Nurse Education Levels, Workload Linked to Surgical Errors
The researchers suggest in their study that a safe level of nursing staff in the hospital might help reduce the risk of surgical mortality. The researchers also point to the finding that a nurse’s education levels do affect mortality rates or surgical outcomes for patients who have undergone surgery in the hospital.
During their study, the researchers reviewed more than 26,500 nurses, and analyzed medical records involving more than 420,000 patients who had undergone common surgical procedures. The researchers found with every additional patient added to a nurse’s workload, the risk of the patient dying within 30 days of the surgery actually increased by 7%. Additionally, the study found if there was a 10% increase in the proportion of nurses who had a bachelor’s degree in nursing, there was a corresponding 7% decrease in a patient's risk of death after the surgery.

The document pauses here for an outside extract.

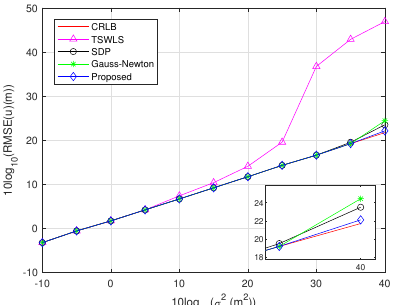
Figure 3. RMSE comparison for estimating target position.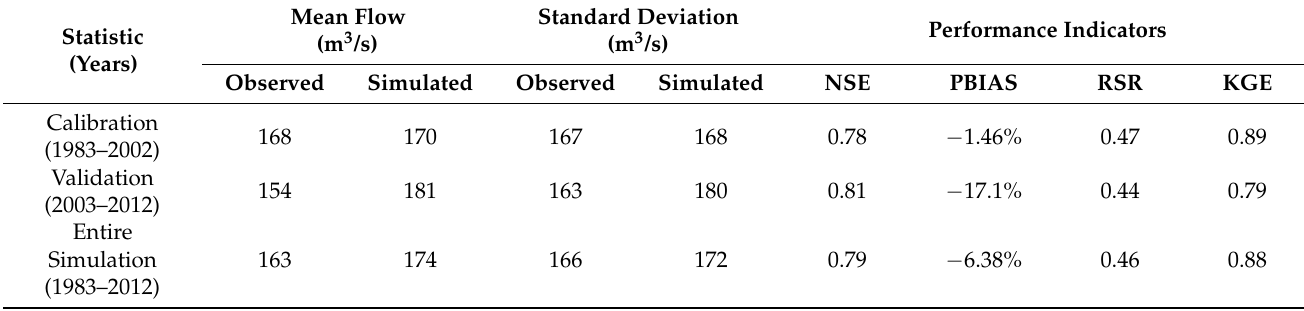
Figure 6. Scattered plots for daily flow in ( a ) calibration and; ( b ) validation; cumulative volume balance in the ( c ) calibration period; and the ( d ) validation period. 3.3. Additional Validation of SWAT at Supplementary Stations Previous studies, e.g., [25,85] have used multi-site approach to calibrate the SWAT model. In the current study, the model is calibrated at a single point and validated at three supplementary points upstream and downstream of Arughat: (i) intake site of Budhigan- daki KA (BG KA), (ii) intake site of Budhigandaki KHA (BG KHA) and (iii) 1200 MW Budhigandaki Hydroelectric Project (BGHEP) dam site (see Figure 1). It is to be noted that the study team carried out rigorous discharge measurements and prepared rating curves at these three locations during 2009–2010 (BG KA and BG KHA) and 2013–2014 (BGHEP damsite) which has been used for the additional validation. The results of the validation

Traditionally, conventional wisdom in the industry has held that experienced nurses are much more important in a hospital setting, than educated or qualified nurses. This study seems to debunk that belief. The researchers recommend maintaining an optimum caseload of six patients instead of the current 8, and increasing the proportion of nurses with a bachelor's degrees in nursing to 60%, could help reduce a patient's risk of post-surgical mortality by as much as 30%.